The first two-thirds of “Radio Free Boston: The Rise and Fall of WBCN” reads almost like a fairy tale: Once upon a time there was a radio station in Boston where a bunch of like-minded lunatics who loved music ran the show, joyously playing and saying almost whatever they wanted on the air. They talked politics, cracked jokes, and spun tunes by everyone from Eric Andersen to Frank Zappa. Unfortunately, they did not live happily ever after. But they certainly had a lot of adventures along the way.
RADIO FREE BOSTON: The Rise and Fall of WBCN
Many of those exploits are collected in this exhaustively reported and captivating chronicle by former WBCN DJ/music director and current WZLX midday man/assistant program director Carter Alan. For all of those who came late to the party — when the station had reached its sophomoric, testosterone-infused nadir in the late ’90s — and wondered why WBCN was so revered, Alan explains what the fuss was all about. And he does so in a clear-eyed and entertaining account that aims for, and mostly achieves, a kind of objectivity even though he witnessed much of it from the inside.
From the first note of Cream’s “I Feel Free” carried by the FM signal at 104.1 in 1968 to the final note of Pink Floyd’s “Shine on You Crazy Diamond” bringing the story to a close in 2009, Alan traces the station’s wild ride from its roots as a foundering classical music operation (WBCN stood for Boston Concert Network and employed a young Ron Della Chiesa), to its evolution into a free-form, counterculture outpost, and finally to a tightly controlled, corporate enterprise with two of its most popular, and controversial, shows emanating out of New York City.

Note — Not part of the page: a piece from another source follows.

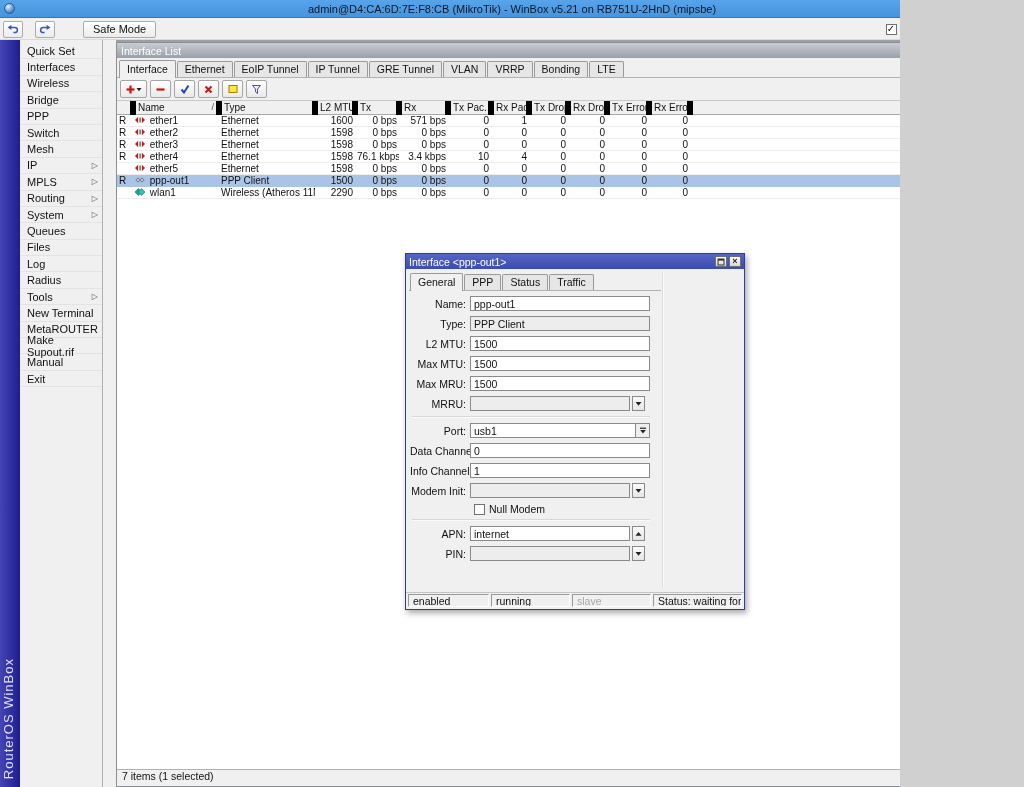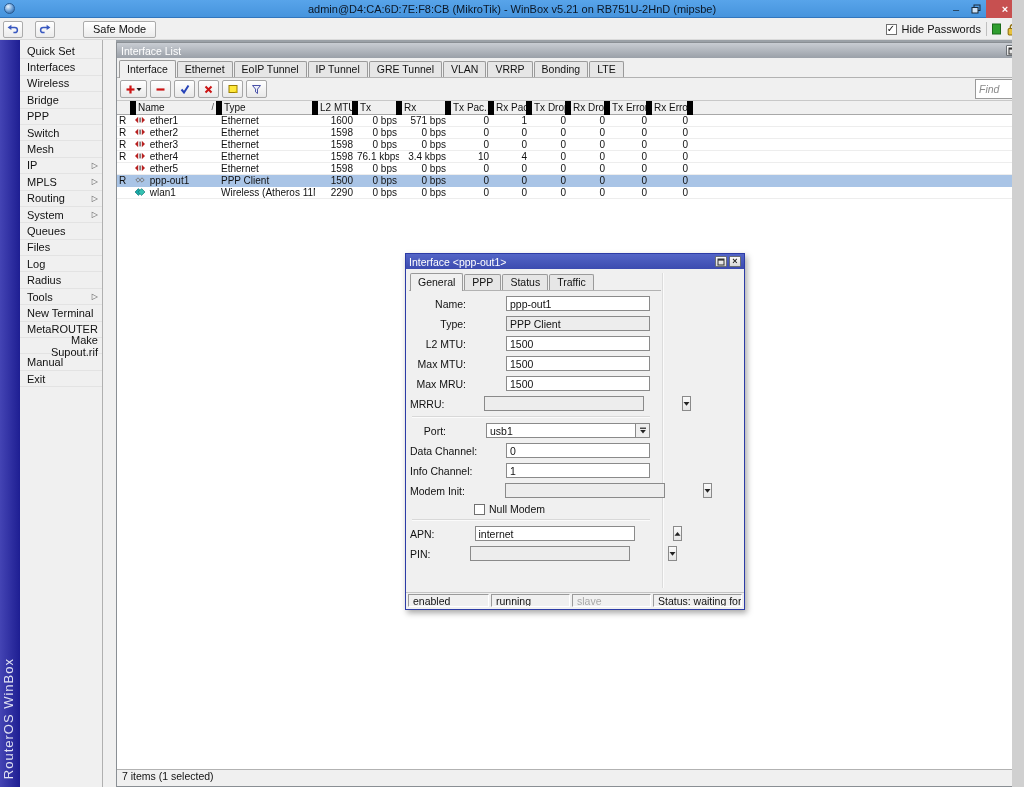"admin@D4:CA:6D:7E:F8:CB (MikroTik) -" .app { width: 1012px -> 900px }
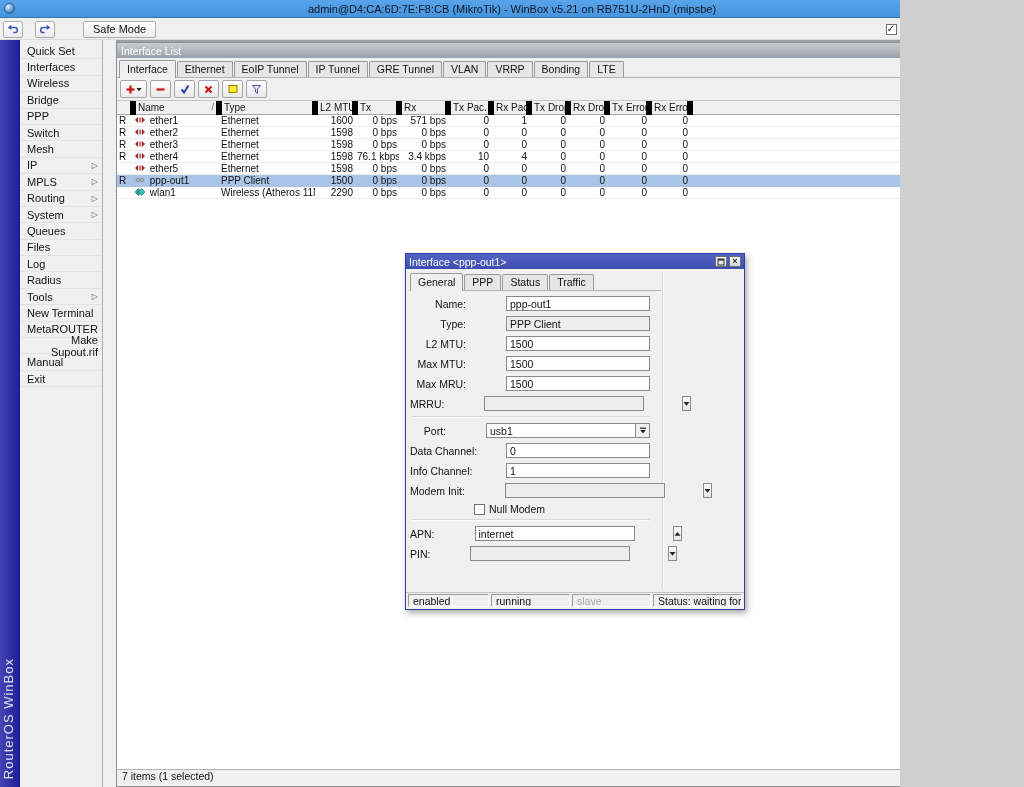"Quick Set" .menu-item { text-align: right -> none }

Alan talks to most of the major players — including high profile jocks like Peter Wolf, Charles Laquidara, Mark Parenteau, Ken Shelton, Oedipus, and Matt Siegel (who went on to a still-thriving career at crosstown signal WXKS-Kiss 108) — and dozens of others who were not behind the microphone but were integral to building the station’s legend.

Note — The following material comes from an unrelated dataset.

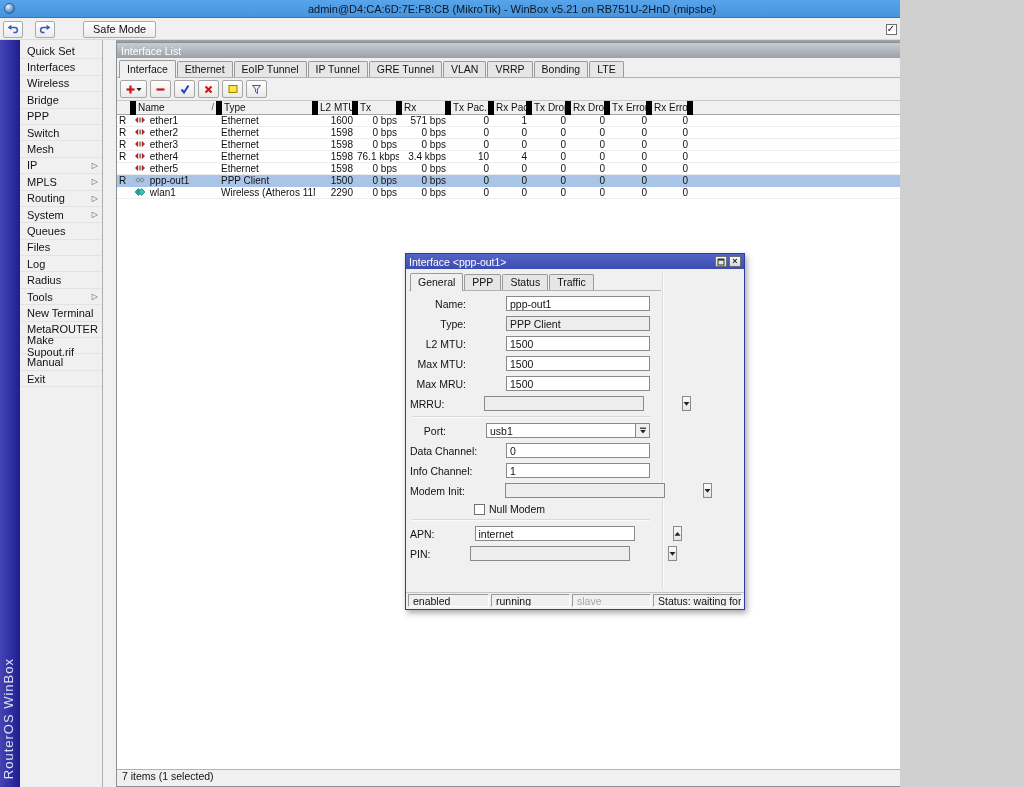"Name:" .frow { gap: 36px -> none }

The book also neatly doubles as a cultural history, tying the changing of eras to the shifting playlists and politics of the station, one of the first of its kind in the country and ultimately influential in both the radio and record industry in formatting, discovering bands, progressive news programming, and innovative promotional schemes cooked up by a marketing department that was as inventive as the on-air staff.
While success in the music business involves a mysterious chemistry of talent and luck, it is fair to argue, as Alan does, that the careers of several popular artists and bands might’ve taken different trajectories without the support of WBCN DJs, including locals like Aerosmith, J. Geils Band, and ‘Til Tuesday as well as national acts like U2 and Bruce Springsteen.

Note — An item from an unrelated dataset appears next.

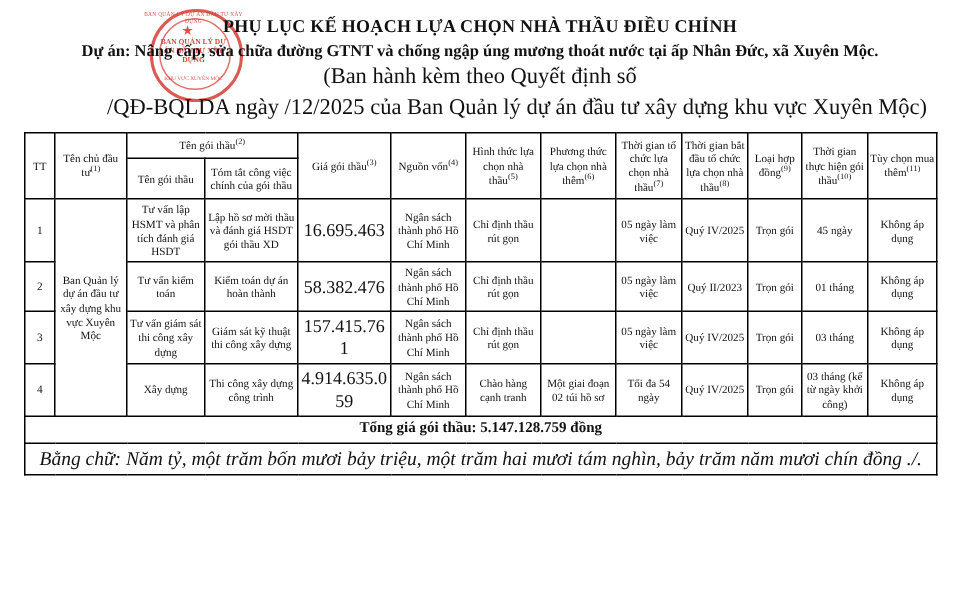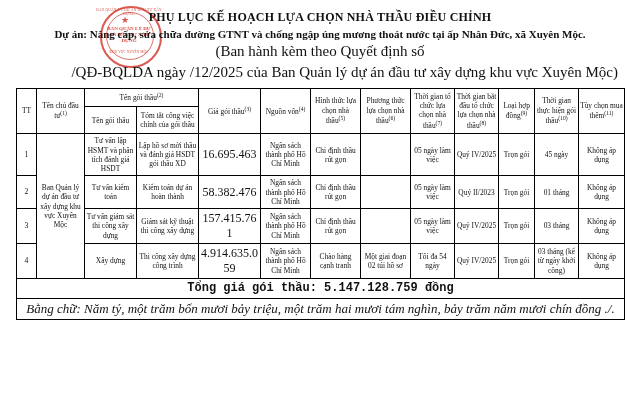"Phương thức lựa chọn nhà" span { text: thầu -> thêm }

The heady early days are described in detail, and Alan displays a real knack for scene-setting, putting readers backstage in the Boston concert world, inside the studios of popular shows like “The Big Mattress” and “Nocturnal Emissions,” and on the streets at events as jocks with insanely disparate tastes introduced artists, comedians, authors, and politicians to an audience hungry for new ideas.
The fractious latter days, with the arrivals of Howard Stern and Opie and Anthony among others, may receive less time but not less care in Alan’s telling, even if a tinge of bitterness creeps in. (And the less said about the unfortunate David Lee Roth interlude the better.)
Although Alan is understandably loyal to former co-workers and does his fair share of gushing about the importance of the station, he also forthrightly discusses the eccentricities, egos, and drug problems of the players in both the studios and the executive offices who lapsed into a smug complacency toward competitors and failed to deal with the demands of a bottom-line-driven business that ultimately gutted WBCN of its personality.
The fairy tale of WBCN may not have had a happy ending, but Alan tells it with the kind of flair that does its original free-form spirit proud.